Today, freekeh is produced and sold commercially, whole or cracked, we use it for making pilaffs, in salads and for serving with lamb or chicken. It's earthy flavour and slightly coarse texture go particularly well with sweet spices.
2 medium onions, thinly sliced
1 tbsp olive oil, plus extra to finish
150g freekeh (or bulghar wheat)
¼ tsp ground cinnamon
¼ tsp ground allspice
270ml good-quality reduced vegetable stock
100g Greek yoghurt
1 ½ tsp lemon juice
½ garlic clove, crushed
10g parsley, finely chopped, plus extra to garnish
10g mint, finely chopped
10g coriander, finely chopped
2 tbsp pine nuts, toasted and roughly broken
salt and black pepper
- Place the onions, butter and olive oil in a large heavy-based pot and sauté on medium heat, stirring occasionally, for 15–20 minutes. or until the onion is soft and brown.
- Meanwhile, soak the freekeh in cold water for 5 minutes. Drain in a sieve and rinse well under cold running water. Drain well.

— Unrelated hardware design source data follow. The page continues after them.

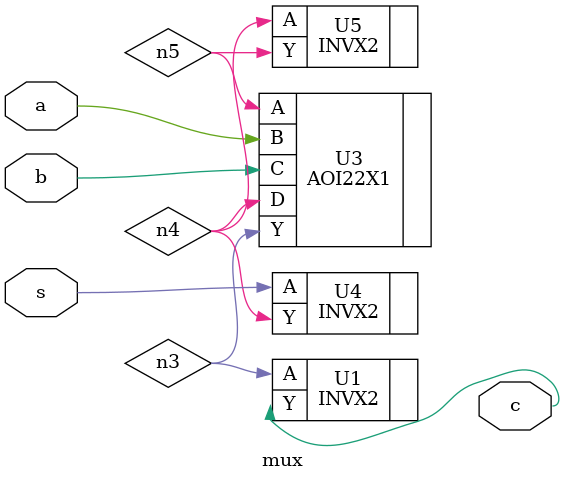
<source format=v>

module mux ( c, a, b, s );
  input a, b, s;
  output c;
  wire   n3, n4, n5;

  INVX2 U1 ( .A(n3), .Y(c) );
  AOI22X1 U3 ( .A(n5), .B(a), .C(b), .D(n4), .Y(n3) );
  INVX2 U4 ( .A(s), .Y(n4) );
  INVX2 U5 ( .A(n4), .Y(n5) );
endmodule


</source>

- Add the freekeh and spices to the onions, followed by the stock and some salt and pepper. Stir well. Bring to the boil, then cover, reduce the heat to a bare minimum and leave to simmer for 15 minutes. Remove the pan from the heat and leave it covered for 5 minutes. Finally, remove the lid and leave to pilaf to cool down a little, about another 5 minutes.
- While you wait, mix the yoghurt with the lemon juice, garlic and some salt.
- Stir the herbs into the warm (not hot) pilaf. Taste and adjust the seasoning. Spoon onto serving dishes and top each portion with a generous dollop of yoghurt. Sprinkle with pine nuts and parsley and finish with a trickle of olive oil.